Uncle Jerry sighed deeply, nodded, and gave Xander space to walk past. “Thank you, Xander. You’re a good boy. You’ve always been a good boy.”
“Yeah, yeah,” Xander huffed, walking through the lounge at breakneck speed, ignoring the catcalls from the group of club ladies huddled around the bar.
On his way out the door, who else should he run into again but fucking Roger. Roger, with his stupidly over-decorated jacket and his dumb wide grin. “Gee, sorry, boss!” Roger said in that same sarcastic tone, rubbing his own shoulder as if Xander had hit him too hard.
“Shut up,” Xander grunted, trying to step around Roger and get to his bike.
But Roger stepped in front of him, getting too close to his face. “You know, the old man is getting rickety. Almost fell off the bike today on an arms run. Did he tell you?”
Xander just stared at him. What the fuck was the point of this?
“Seems like it’s time for somebody else to step in, you know? Lead the boys. Uncle Jerry can’t do it forever.”
“He’s not your uncle,” Xander spat out, hoping Roger would get the underlying implication. The club’s not yours, punk. It never will be. Roger was thirsting for that leadership spot like he was starving to death in the desert. It was obvious to everyone with half a brain inside the group. It made Xander sick to see how fucking desperate he was.
“You’re right, he’s not,” Roger agreed, that silly-looking grin spreading across his scarred face. “But blood ain’t everything. Guess you’re proof of that.”
“You wanna fucking go, punk?” Xander spat, feeling his muscles tense up, ready for action.
“Oh, I’ll go wherever, whenever. Fucking count on it,” Roger promised, his smile slipping off his face as he straightened up.
Xander smirked, mean and dangerous, before raising his fist to slam into Roger’s face.
***
Olivia sat alone in Xander’s apartment, awkwardly tapping her feet on the floor and fidgeting with the fabric of her dress. Well, that didn’t go very well.
Honestly, she’d had worse first meetings, especially with felons showing up to their first check-in with her after release. Even on some of her life coaching jobs, a lot of young kids were rebellious at first, running out of the meeting like they were being punished.
I guess he is being punished, Olivia thought. She briefly fretted about the ethics of what she was doing. She worked with criminals all the time, but her felons had already been put through the system and paid time for their crimes. And it wasn’t like Xander was being punished for his drug running. The whole point of this was to make him even better at it.

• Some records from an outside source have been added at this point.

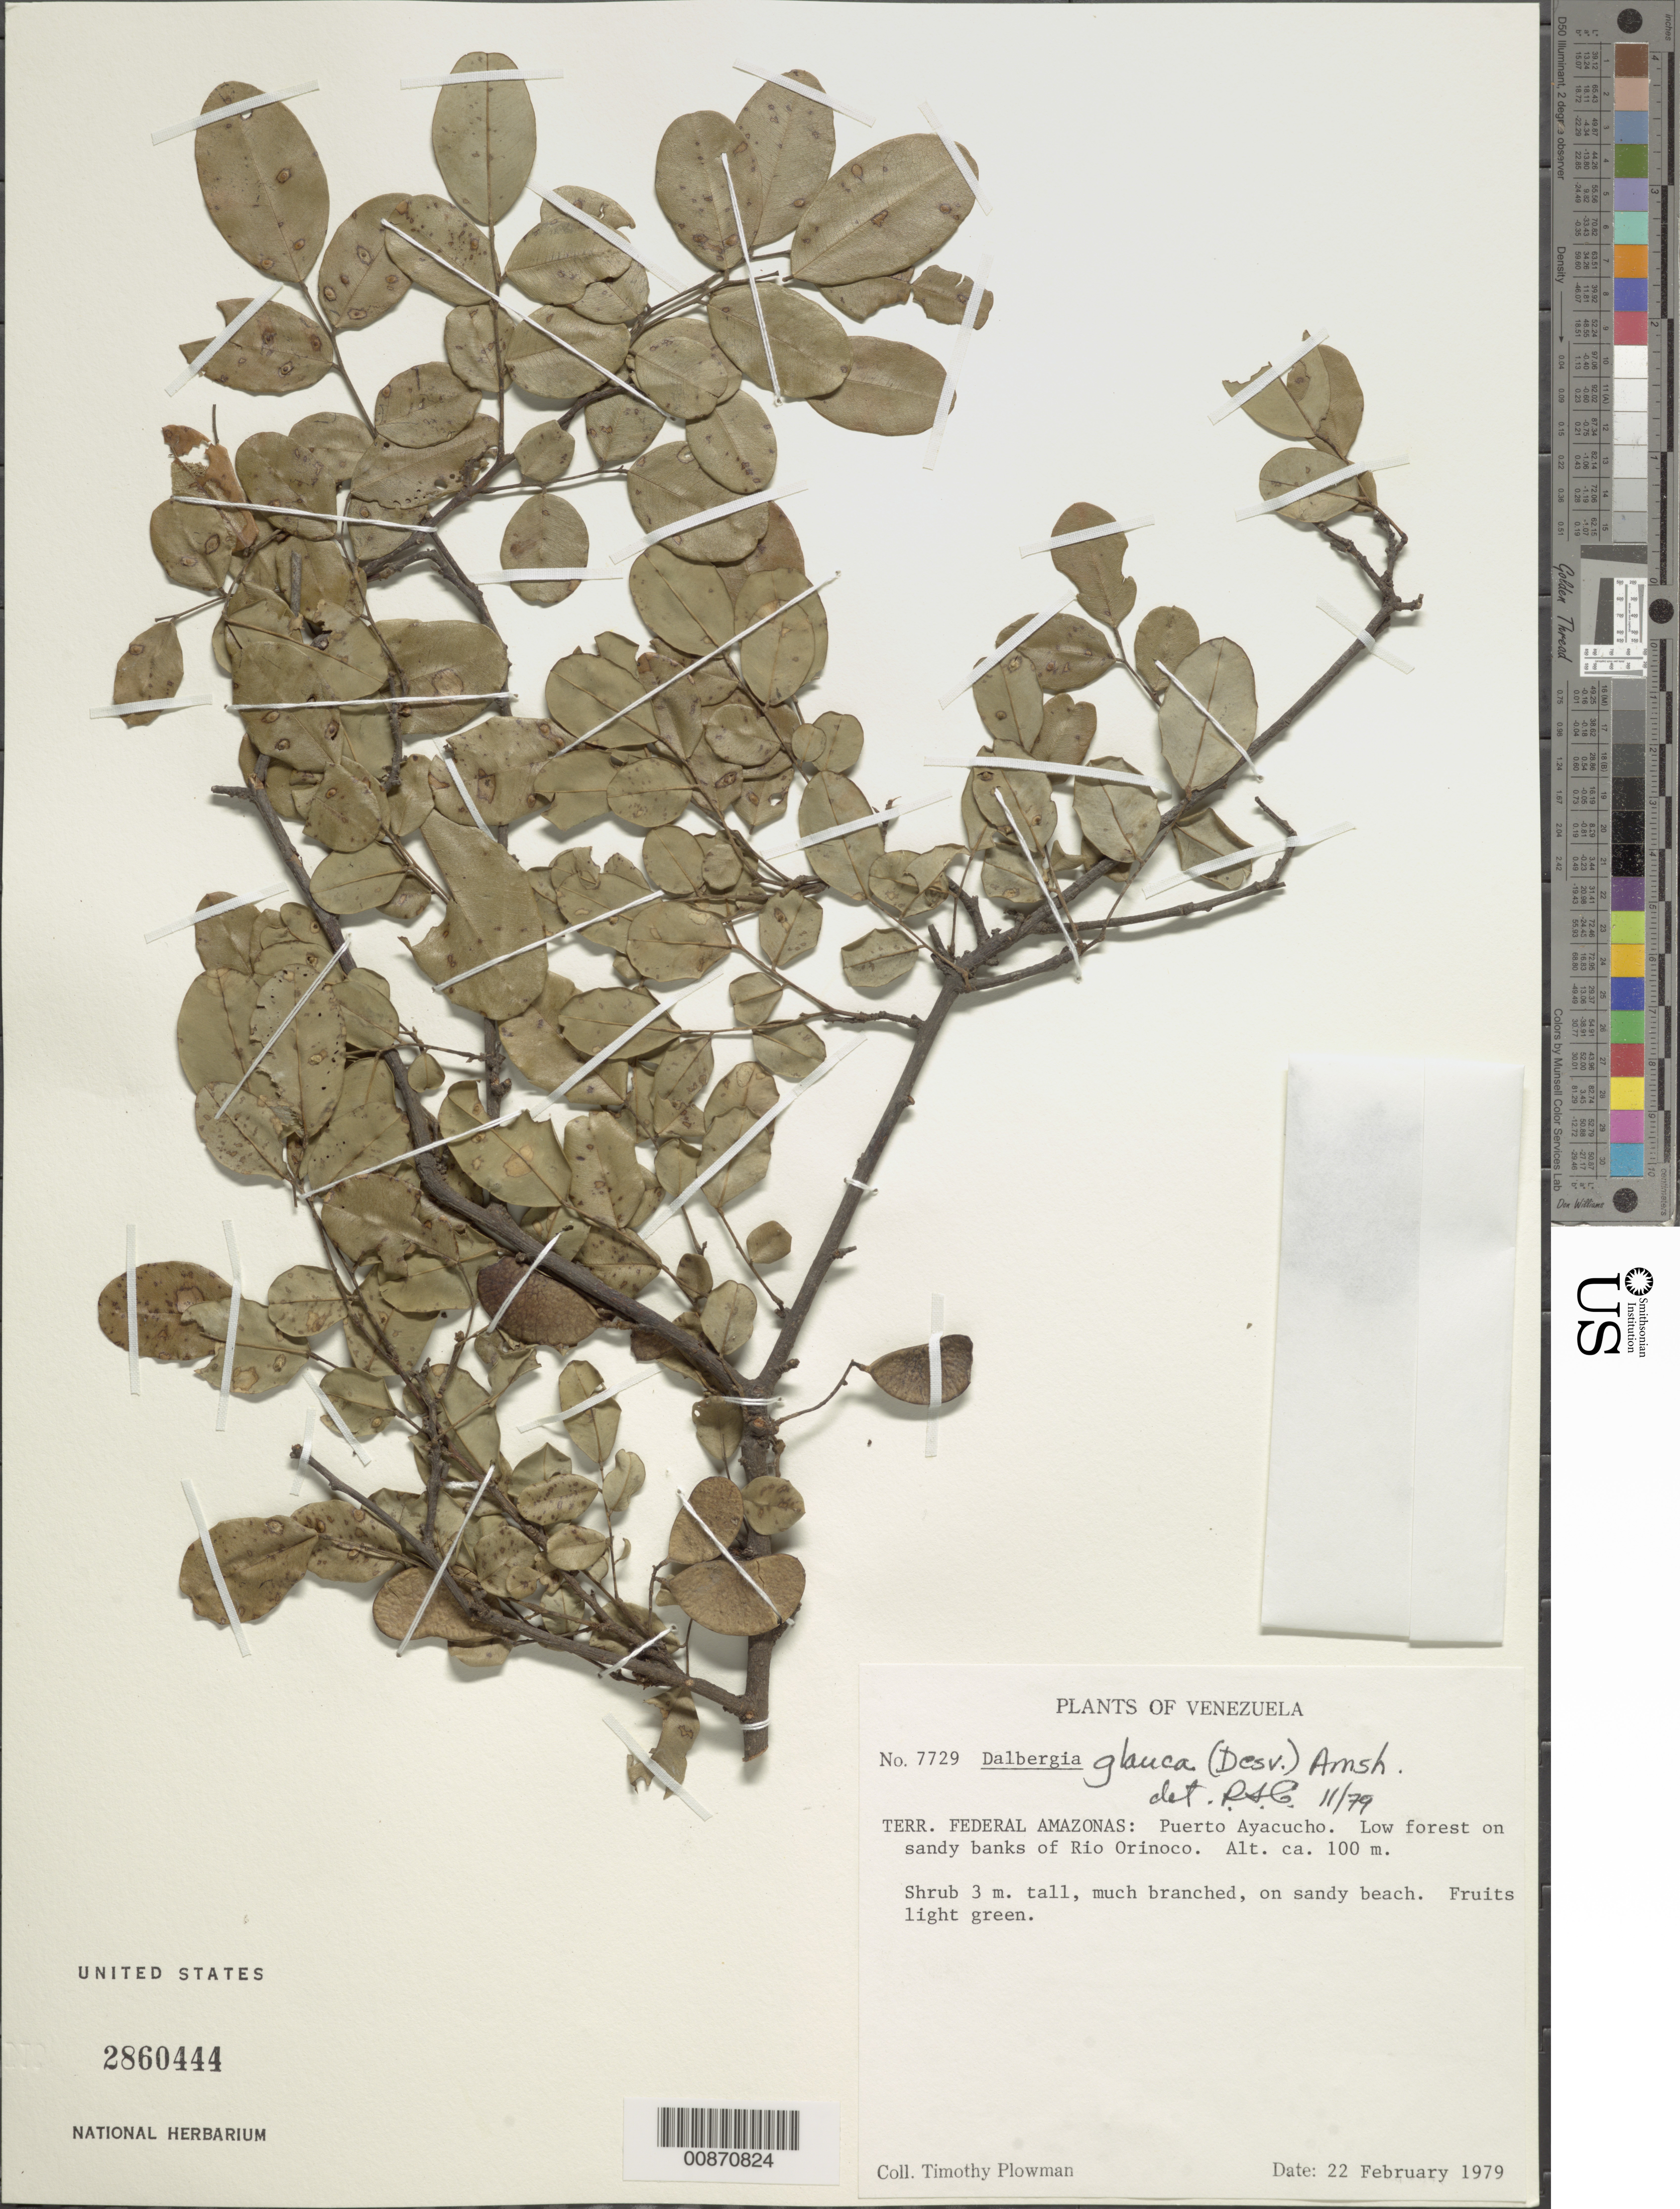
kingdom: Plantae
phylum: Tracheophyta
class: Magnoliopsida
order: Fabales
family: Fabaceae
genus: Dalbergia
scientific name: Dalbergia glauca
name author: (Desv.) Amshoff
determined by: Cowan, R. S.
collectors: T. Plowman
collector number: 7729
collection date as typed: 22-Feb-79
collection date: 1979-02-22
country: Venezuela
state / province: Amazonas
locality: Puerto Ayacucho, Río Orinoco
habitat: Low forest on sandy riverbanks; on sandy beach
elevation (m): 100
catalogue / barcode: US 2860444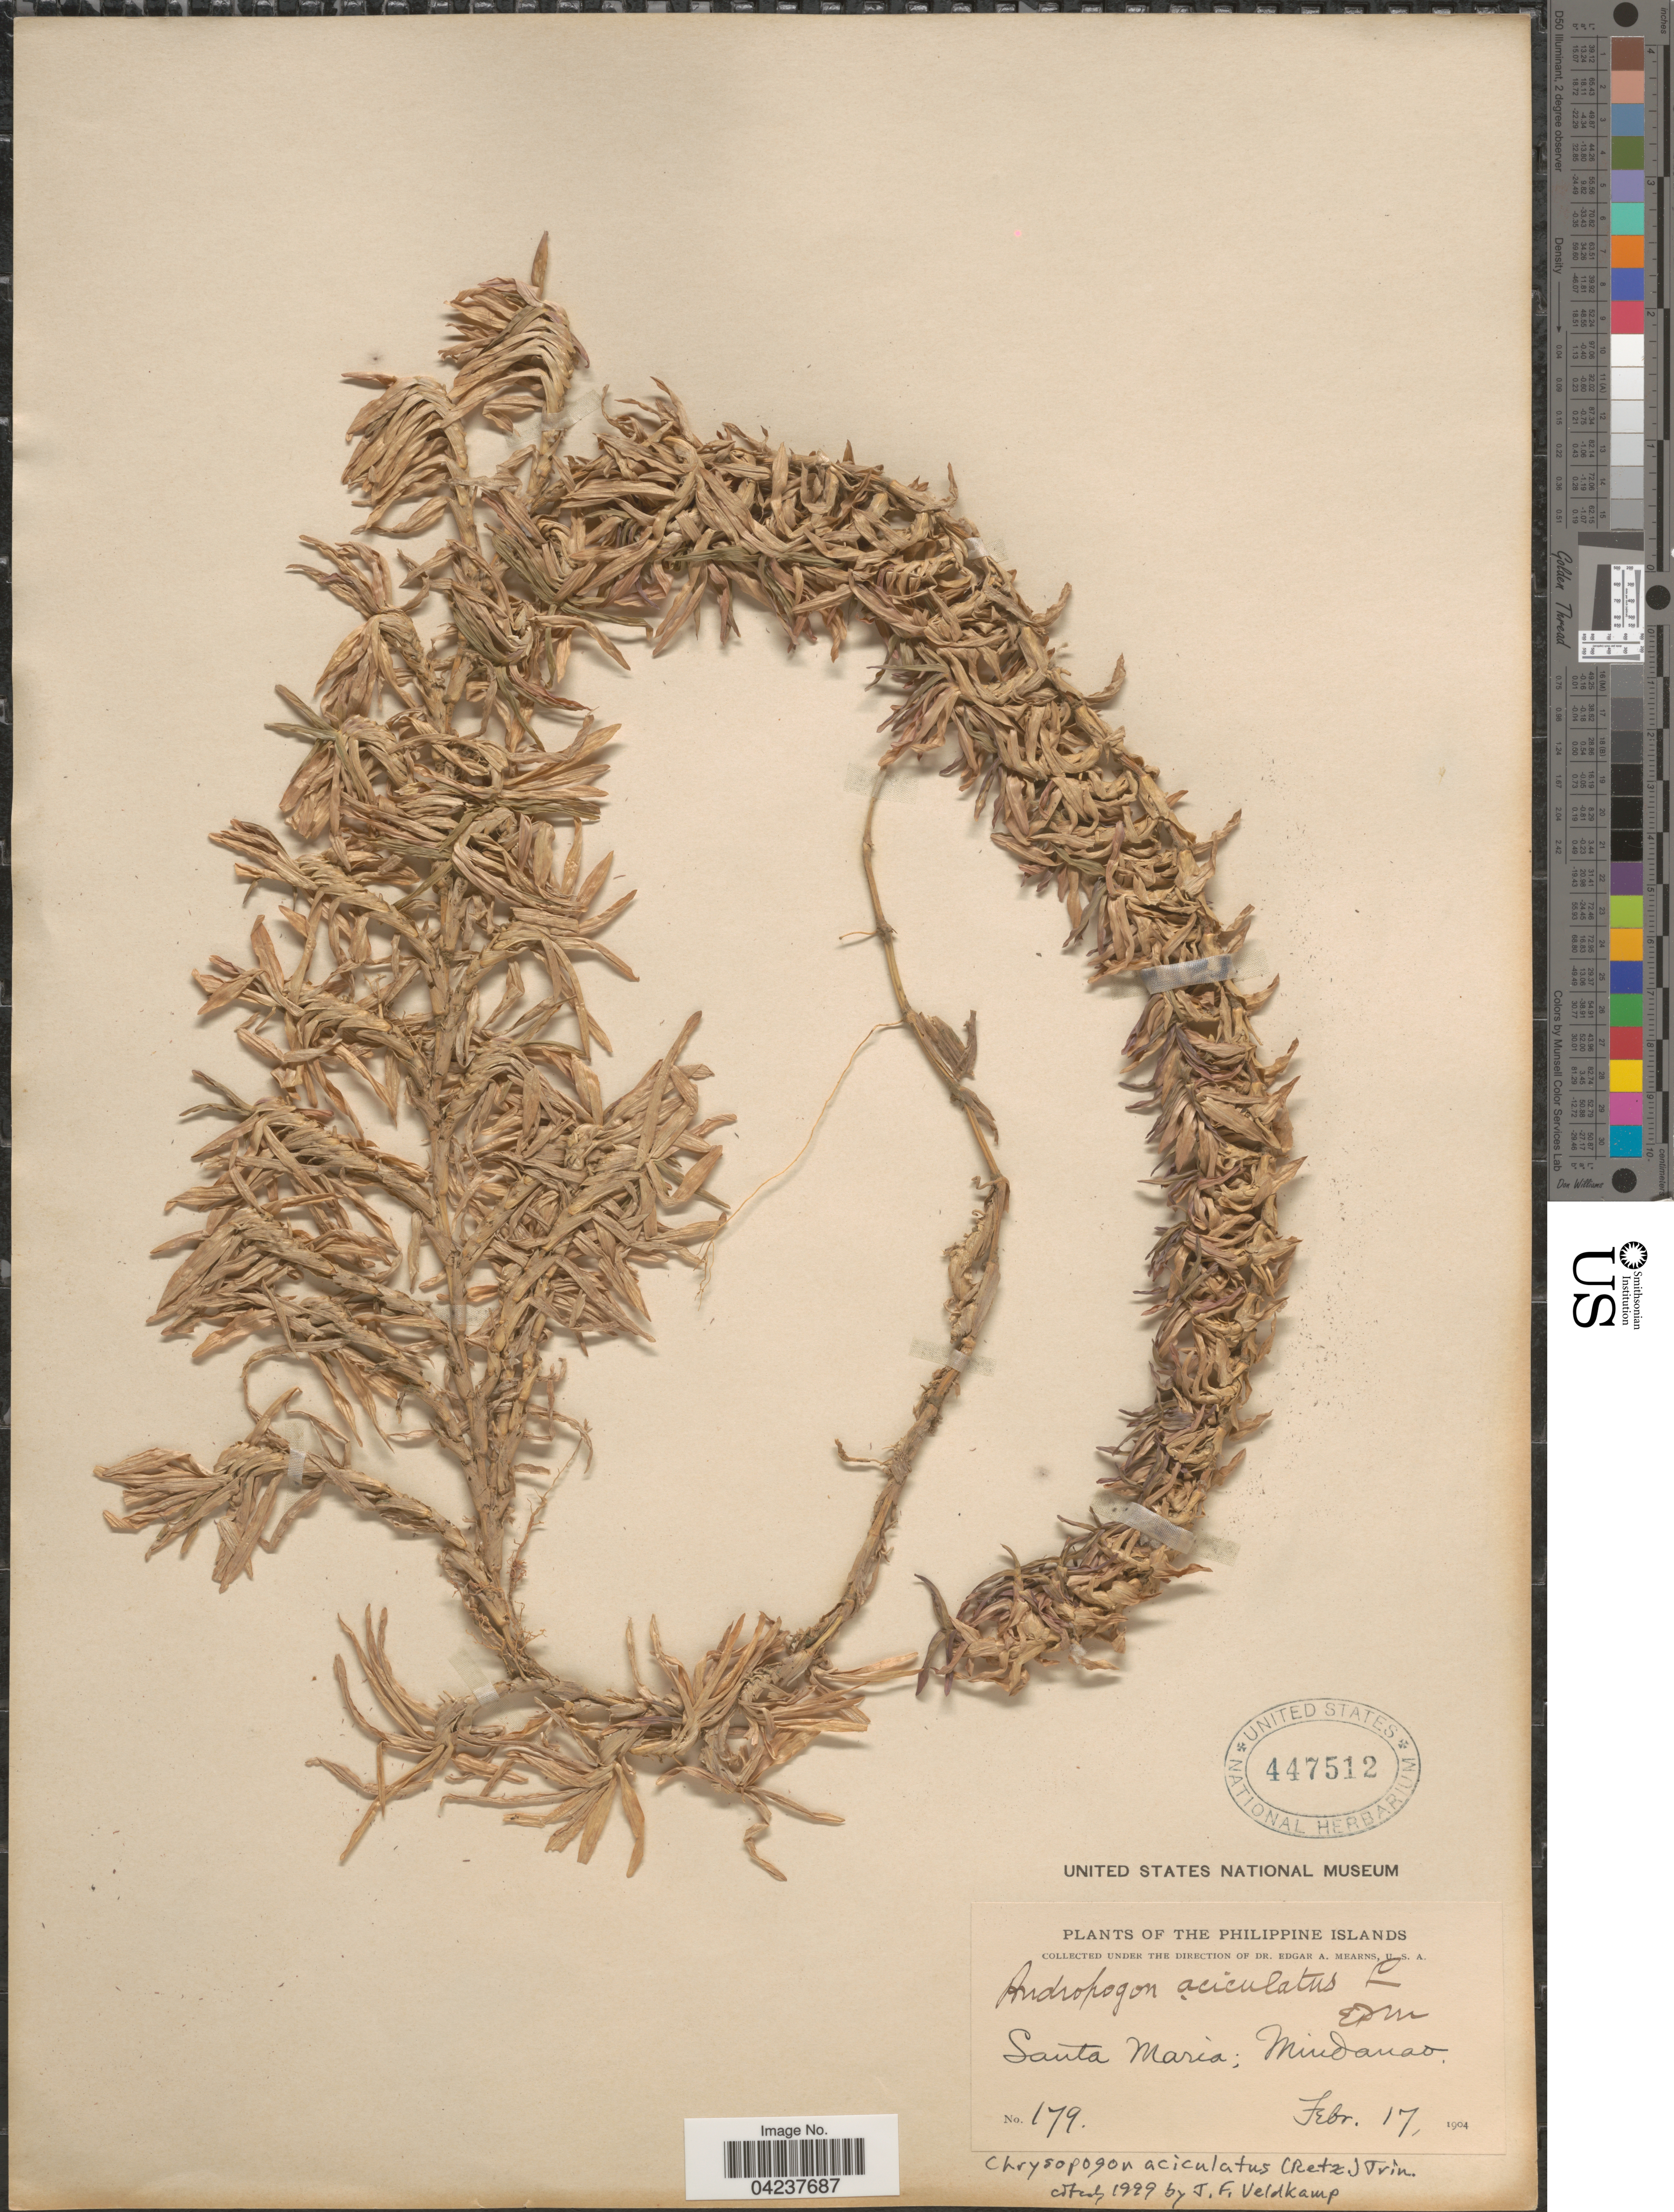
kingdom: Plantae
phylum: Tracheophyta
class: Liliopsida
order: Poales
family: Poaceae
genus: Chrysopogon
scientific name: Chrysopogon aciculatus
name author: (Retz.) Trin.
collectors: E. A. Mearns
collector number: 179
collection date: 1904-02-17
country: Philippines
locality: The Philippine Islands. Santa Maria; Mindanao.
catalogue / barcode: US 447512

But she had taken the money without even blinking. Without pausing to think for a single second about it. What did that say about her?
Before she could berate herself any further about the situation, Jerry walked back up the steps, much slower than he had bolted down them. “So. Tomorrow. He says he’ll speak to you then.” He sat down next to her and cradled one of his knees in his hands, wincing slightly.
Olivia stared at his legs, trying to imagine the types of aches and pains that elderly MC members felt as they developed arthritis. “Tomorrow works. I’m surprised he came around so quickly.”
“Yeah. That’s a good sign, right?” Jerry asked, turning to her with hope in his eyes.
She opened her mouth to respond, but she was interrupted by loud noises rumbling from the far right corner of the room, coming in from the open window. Jerry clearly heard them, too, as he got up from his seat and walked over to the window. Olivia stood up and followed him, flinching a little as Jerry cursed under his breath.
“God fucking dammit,” Jerry muttered. “That little fucking prick.”
She leaned over Jerry’s shoulder and peered out of the window, looking down onto the front o
f the Immortal Souls’ clubhouse.
Two men were fighting, one of them completely dominating the other one, bending him over a bike and slamming his head into the metal. “Wanna talk about blood now, you fucking asshole? Huh? How’s your blood taste now?”
It was Xander’s voice, Olivia realized, and she blinked her eyes several times to focus them more clearly on his body, how he moved in combat, like an animal fighting for his life with every punch and kick. “Well,” she said, more to herself than to Jerry, who was still cursing at his nephew and flexing his fists on the window screen. “This should be interesting.”